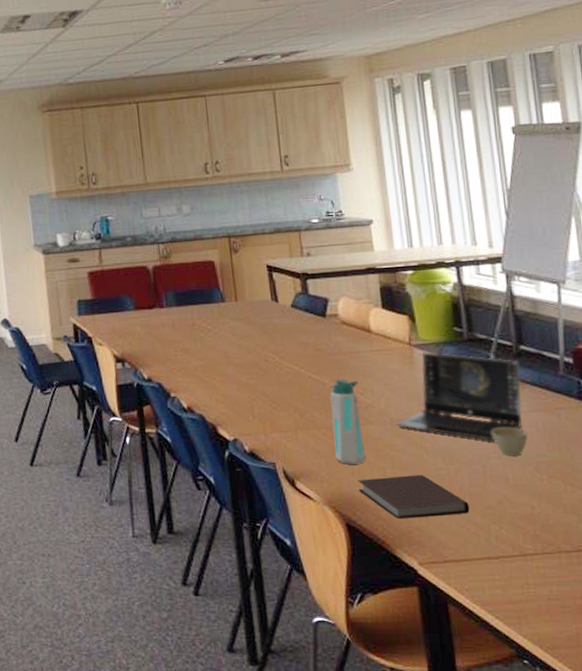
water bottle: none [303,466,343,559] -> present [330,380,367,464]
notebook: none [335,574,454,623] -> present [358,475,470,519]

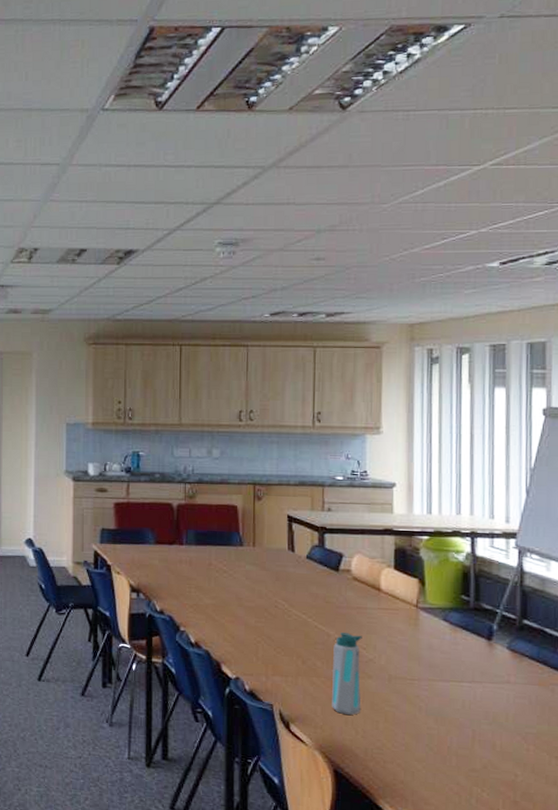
notebook: present [358,475,470,519] -> none [350,729,455,774]
laptop: present [396,352,523,442] -> none [394,616,522,709]
cup: present [491,427,528,456] -> none [485,696,521,725]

+--

• Activity:
The output should consist only of the lines from the one with "laptop: present [396,352,523,442]" through the final line of the records above, exactly.

• Task response:
laptop: present [396,352,523,442] -> none [394,616,522,709]
cup: present [491,427,528,456] -> none [485,696,521,725]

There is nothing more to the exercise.